======== RECORDS TO USE ========
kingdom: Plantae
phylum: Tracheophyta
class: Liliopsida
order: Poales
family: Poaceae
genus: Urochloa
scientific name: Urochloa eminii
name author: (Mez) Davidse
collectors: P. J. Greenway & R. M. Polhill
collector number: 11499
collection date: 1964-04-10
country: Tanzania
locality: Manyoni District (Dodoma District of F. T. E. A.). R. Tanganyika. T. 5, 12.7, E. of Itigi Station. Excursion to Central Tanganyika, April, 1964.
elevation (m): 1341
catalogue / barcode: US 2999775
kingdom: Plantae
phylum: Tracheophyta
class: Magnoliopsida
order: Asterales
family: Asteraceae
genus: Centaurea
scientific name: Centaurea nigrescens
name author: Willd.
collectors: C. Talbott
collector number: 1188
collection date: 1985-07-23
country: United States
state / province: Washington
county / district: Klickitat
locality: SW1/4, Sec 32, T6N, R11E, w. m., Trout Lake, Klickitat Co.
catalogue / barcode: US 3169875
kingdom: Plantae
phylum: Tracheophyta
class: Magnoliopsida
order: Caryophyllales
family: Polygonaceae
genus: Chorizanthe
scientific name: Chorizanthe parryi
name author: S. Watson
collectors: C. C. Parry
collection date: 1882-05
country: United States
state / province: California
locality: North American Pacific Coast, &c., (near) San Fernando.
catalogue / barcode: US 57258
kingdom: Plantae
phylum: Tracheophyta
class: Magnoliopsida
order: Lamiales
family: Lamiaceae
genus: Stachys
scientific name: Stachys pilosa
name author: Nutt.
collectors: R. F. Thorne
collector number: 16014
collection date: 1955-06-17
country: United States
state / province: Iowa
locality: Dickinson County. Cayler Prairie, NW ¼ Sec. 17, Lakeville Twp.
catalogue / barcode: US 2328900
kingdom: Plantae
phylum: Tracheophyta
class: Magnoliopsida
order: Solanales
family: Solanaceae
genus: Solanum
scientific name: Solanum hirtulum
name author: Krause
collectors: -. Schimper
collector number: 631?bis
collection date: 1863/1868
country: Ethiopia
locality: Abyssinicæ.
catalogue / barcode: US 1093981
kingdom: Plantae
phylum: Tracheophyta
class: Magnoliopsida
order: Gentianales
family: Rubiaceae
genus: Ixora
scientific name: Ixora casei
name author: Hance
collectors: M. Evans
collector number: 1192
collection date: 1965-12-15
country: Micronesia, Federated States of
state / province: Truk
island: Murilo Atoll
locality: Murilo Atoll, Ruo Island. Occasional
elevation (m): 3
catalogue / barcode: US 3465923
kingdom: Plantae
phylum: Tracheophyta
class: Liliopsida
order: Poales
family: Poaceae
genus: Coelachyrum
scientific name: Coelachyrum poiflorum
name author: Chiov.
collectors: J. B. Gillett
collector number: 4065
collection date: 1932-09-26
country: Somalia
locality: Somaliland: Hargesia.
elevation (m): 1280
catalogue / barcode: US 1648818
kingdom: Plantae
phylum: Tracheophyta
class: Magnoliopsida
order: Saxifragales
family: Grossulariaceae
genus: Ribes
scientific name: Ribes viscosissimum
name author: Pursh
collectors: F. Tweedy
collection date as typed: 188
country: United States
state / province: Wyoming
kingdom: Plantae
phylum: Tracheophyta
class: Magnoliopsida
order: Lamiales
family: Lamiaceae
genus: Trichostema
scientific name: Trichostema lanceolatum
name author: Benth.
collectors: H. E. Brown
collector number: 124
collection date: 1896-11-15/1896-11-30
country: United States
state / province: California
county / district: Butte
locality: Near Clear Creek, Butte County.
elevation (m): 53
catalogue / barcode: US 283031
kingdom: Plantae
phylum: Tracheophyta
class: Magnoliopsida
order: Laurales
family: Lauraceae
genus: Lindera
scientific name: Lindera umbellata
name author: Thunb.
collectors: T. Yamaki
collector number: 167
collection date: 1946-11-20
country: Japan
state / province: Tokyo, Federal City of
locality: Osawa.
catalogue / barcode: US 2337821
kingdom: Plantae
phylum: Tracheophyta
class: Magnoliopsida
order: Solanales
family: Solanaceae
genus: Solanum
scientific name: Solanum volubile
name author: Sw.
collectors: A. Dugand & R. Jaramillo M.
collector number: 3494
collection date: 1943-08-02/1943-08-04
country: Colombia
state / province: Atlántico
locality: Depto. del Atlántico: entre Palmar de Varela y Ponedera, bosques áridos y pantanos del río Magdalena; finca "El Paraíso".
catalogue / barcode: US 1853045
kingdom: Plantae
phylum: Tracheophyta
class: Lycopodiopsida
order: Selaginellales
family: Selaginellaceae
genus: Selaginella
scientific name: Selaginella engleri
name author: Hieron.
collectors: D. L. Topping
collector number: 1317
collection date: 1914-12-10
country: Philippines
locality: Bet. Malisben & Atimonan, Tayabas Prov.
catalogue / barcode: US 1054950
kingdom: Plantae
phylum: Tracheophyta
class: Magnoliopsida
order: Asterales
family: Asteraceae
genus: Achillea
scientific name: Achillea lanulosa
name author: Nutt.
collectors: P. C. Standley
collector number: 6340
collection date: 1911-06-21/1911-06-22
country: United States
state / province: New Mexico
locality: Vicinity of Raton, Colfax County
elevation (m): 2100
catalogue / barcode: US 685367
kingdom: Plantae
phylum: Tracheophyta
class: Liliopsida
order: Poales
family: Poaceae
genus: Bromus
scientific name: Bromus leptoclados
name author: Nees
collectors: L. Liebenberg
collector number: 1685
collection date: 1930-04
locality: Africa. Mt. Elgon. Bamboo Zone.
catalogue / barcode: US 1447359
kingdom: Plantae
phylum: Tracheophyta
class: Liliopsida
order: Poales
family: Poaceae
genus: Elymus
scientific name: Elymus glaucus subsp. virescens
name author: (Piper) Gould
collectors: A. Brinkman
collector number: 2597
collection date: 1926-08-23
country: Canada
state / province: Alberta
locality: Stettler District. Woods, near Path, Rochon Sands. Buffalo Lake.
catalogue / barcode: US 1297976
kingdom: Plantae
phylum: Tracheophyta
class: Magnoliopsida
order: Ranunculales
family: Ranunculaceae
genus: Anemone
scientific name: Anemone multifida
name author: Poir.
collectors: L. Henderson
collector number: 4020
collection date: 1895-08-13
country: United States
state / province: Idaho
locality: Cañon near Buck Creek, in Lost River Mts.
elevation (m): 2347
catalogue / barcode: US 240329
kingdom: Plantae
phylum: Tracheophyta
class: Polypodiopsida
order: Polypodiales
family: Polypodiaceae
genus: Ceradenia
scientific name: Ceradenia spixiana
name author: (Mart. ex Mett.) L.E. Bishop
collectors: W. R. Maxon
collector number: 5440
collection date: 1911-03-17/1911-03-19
========
__WRITTEN INSTRUCTION__. Format every line of the records above as a JSON list of strings, one string per line, and leave out any blank lines.

__FULL ANSWER__.
[
  "kingdom: Plantae",
  "phylum: Tracheophyta",
  "class: Liliopsida",
  "order: Poales",
  "family: Poaceae",
  "genus: Urochloa",
  "scientific name: Urochloa eminii",
  "name author: (Mez) Davidse",
  "collectors: P. J. Greenway & R. M. Polhill",
  "collector number: 11499",
  "collection date: 1964-04-10",
  "country: Tanzania",
  "locality: Manyoni District (Dodoma District of F. T. E. A.). R. Tanganyika. T. 5, 12.7, E. of Itigi Station. Excursion to Central Tanganyika, April, 1964.",
  "elevation (m): 1341",
  "catalogue / barcode: US 2999775",
  "kingdom: Plantae",
  "phylum: Tracheophyta",
  "class: Magnoliopsida",
  "order: Asterales",
  "family: Asteraceae",
  "genus: Centaurea",
  "scientific name: Centaurea nigrescens",
  "name author: Willd.",
  "collectors: C. Talbott",
  "collector number: 1188",
  "collection date: 1985-07-23",
  "country: United States",
  "state / province: Washington",
  "county / district: Klickitat",
  "locality: SW1/4, Sec 32, T6N, R11E, w. m., Trout Lake, Klickitat Co.",
  "catalogue / barcode: US 3169875",
  "kingdom: Plantae",
  "phylum: Tracheophyta",
  "class: Magnoliopsida",
  "order: Caryophyllales",
  "family: Polygonaceae",
  "genus: Chorizanthe",
  "scientific name: Chorizanthe parryi",
  "name author: S. Watson",
  "collectors: C. C. Parry",
  "collection date: 1882-05",
  "country: United States",
  "state / province: California",
  "locality: North American Pacific Coast, &c., (near) San Fernando.",
  "catalogue / barcode: US 57258",
  "kingdom: Plantae",
  "phylum: Tracheophyta",
  "class: Magnoliopsida",
  "order: Lamiales",
  "family: Lamiaceae",
  "genus: Stachys",
  "scientific name: Stachys pilosa",
  "name author: Nutt.",
  "collectors: R. F. Thorne",
  "collector number: 16014",
  "collection date: 1955-06-17",
  "country: United States",
  "state / province: Iowa",
  "locality: Dickinson County. Cayler Prairie, NW ¼ Sec. 17, Lakeville Twp.",
  "catalogue / barcode: US 2328900",
  "kingdom: Plantae",
  "phylum: Tracheophyta",
  "class: Magnoliopsida",
  "order: Solanales",
  "family: Solanaceae",
  "genus: Solanum",
  "scientific name: Solanum hirtulum",
  "name author: Krause",
  "collectors: -. Schimper",
  "collector number: 631?bis",
  "collection date: 1863/1868",
  "country: Ethiopia",
  "locality: Abyssinicæ.",
  "catalogue / barcode: US 1093981",
  "kingdom: Plantae",
  "phylum: Tracheophyta",
  "class: Magnoliopsida",
  "order: Gentianales",
  "family: Rubiaceae",
  "genus: Ixora",
  "scientific name: Ixora casei",
  "name author: Hance",
  "collectors: M. Evans",
  "collector number: 1192",
  "collection date: 1965-12-15",
  "country: Micronesia, Federated States of",
  "state / province: Truk",
  "island: Murilo Atoll",
  "locality: Murilo Atoll, Ruo Island. Occasional",
  "elevation (m): 3",
  "catalogue / barcode: US 3465923",
  "kingdom: Plantae",
  "phylum: Tracheophyta",
  "class: Liliopsida",
  "order: Poales",
  "family: Poaceae",
  "genus: Coelachyrum",
  "scientific name: Coelachyrum poiflorum",
  "name author: Chiov.",
  "collectors: J. B. Gillett",
  "collector number: 4065",
  "collection date: 1932-09-26",
  "country: Somalia",
  "locality: Somaliland: Hargesia.",
  "elevation (m): 1280",
  "catalogue / barcode: US 1648818",
  "kingdom: Plantae",
  "phylum: Tracheophyta",
  "class: Magnoliopsida",
  "order: Saxifragales",
  "family: Grossulariaceae",
  "genus: Ribes",
  "scientific name: Ribes viscosissimum",
  "name author: Pursh",
  "collectors: F. Tweedy",
  "collection date as typed: 188",
  "country: United States",
  "state / province: Wyoming",
  "kingdom: Plantae",
  "phylum: Tracheophyta",
  "class: Magnoliopsida",
  "order: Lamiales",
  "family: Lamiaceae",
  "genus: Trichostema",
  "scientific name: Trichostema lanceolatum",
  "name author: Benth.",
  "collectors: H. E. Brown",
  "collector number: 124",
  "collection date: 1896-11-15/1896-11-30",
  "country: United States",
  "state / province: California",
  "county / district: Butte",
  "locality: Near Clear Creek, Butte County.",
  "elevation (m): 53",
  "catalogue / barcode: US 283031",
  "kingdom: Plantae",
  "phylum: Tracheophyta",
  "class: Magnoliopsida",
  "order: Laurales",
  "family: Lauraceae",
  "genus: Lindera",
  "scientific name: Lindera umbellata",
  "name author: Thunb.",
  "collectors: T. Yamaki",
  "collector number: 167",
  "collection date: 1946-11-20",
  "country: Japan",
  "state / province: Tokyo, Federal City of",
  "locality: Osawa.",
  "catalogue / barcode: US 2337821",
  "kingdom: Plantae",
  "phylum: Tracheophyta",
  "class: Magnoliopsida",
  "order: Solanales",
  "family: Solanaceae",
  "genus: Solanum",
  "scientific name: Solanum volubile",
  "name author: Sw.",
  "collectors: A. Dugand & R. Jaramillo M.",
  "collector number: 3494",
  "collection date: 1943-08-02/1943-08-04",
  "country: Colombia",
  "state / province: Atlántico",
  "locality: Depto. del Atlántico: entre Palmar de Varela y Ponedera, bosques áridos y pantanos del río Magdalena; finca \"El Paraíso\".",
  "catalogue / barcode: US 1853045",
  "kingdom: Plantae",
  "phylum: Tracheophyta",
  "class: Lycopodiopsida",
  "order: Selaginellales",
  "family: Selaginellaceae",
  "genus: Selaginella",
  "scientific name: Selaginella engleri",
  "name author: Hieron.",
  "collectors: D. L. Topping",
  "collector number: 1317",
  "collection date: 1914-12-10",
  "country: Philippines",
  "locality: Bet. Malisben & Atimonan, Tayabas Prov.",
  "catalogue / barcode: US 1054950",
  "kingdom: Plantae",
  "phylum: Tracheophyta",
  "class: Magnoliopsida",
  "order: Asterales",
  "family: Asteraceae",
  "genus: Achillea",
  "scientific name: Achillea lanulosa",
  "name author: Nutt.",
  "collectors: P. C. Standley",
  "collector number: 6340",
  "collection date: 1911-06-21/1911-06-22",
  "country: United States",
  "state / province: New Mexico",
  "locality: Vicinity of Raton, Colfax County",
  "elevation (m): 2100",
  "catalogue / barcode: US 685367",
  "kingdom: Plantae",
  "phylum: Tracheophyta",
  "class: Liliopsida",
  "order: Poales",
  "family: Poaceae",
  "genus: Bromus",
  "scientific name: Bromus leptoclados",
  "name author: Nees",
  "collectors: L. Liebenberg",
  "collector number: 1685",
  "collection date: 1930-04",
  "locality: Africa. Mt. Elgon. Bamboo Zone.",
  "catalogue / barcode: US 1447359",
  "kingdom: Plantae",
  "phylum: Tracheophyta",
  "class: Liliopsida",
  "order: Poales",
  "family: Poaceae",
  "genus: Elymus",
  "scientific name: Elymus glaucus subsp. virescens",
  "name author: (Piper) Gould",
  "collectors: A. Brinkman",
  "collector number: 2597",
  "collection date: 1926-08-23",
  "country: Canada",
  "state / province: Alberta",
  "locality: Stettler District. Woods, near Path, Rochon Sands. Buffalo Lake.",
  "catalogue / barcode: US 1297976",
  "kingdom: Plantae",
  "phylum: Tracheophyta",
  "class: Magnoliopsida",
  "order: Ranunculales",
  "family: Ranunculaceae",
  "genus: Anemone",
  "scientific name: Anemone multifida",
  "name author: Poir.",
  "collectors: L. Henderson",
  "collector number: 4020",
  "collection date: 1895-08-13",
  "country: United States",
  "state / province: Idaho",
  "locality: Cañon near Buck Creek, in Lost River Mts.",
  "elevation (m): 2347",
  "catalogue / barcode: US 240329",
  "kingdom: Plantae",
  "phylum: Tracheophyta",
  "class: Polypodiopsida",
  "order: Polypodiales",
  "family: Polypodiaceae",
  "genus: Ceradenia",
  "scientific name: Ceradenia spixiana",
  "name author: (Mart. ex Mett.) L.E. Bishop",
  "collectors: W. R. Maxon",
  "collector number: 5440",
  "collection date: 1911-03-17/1911-03-19"
]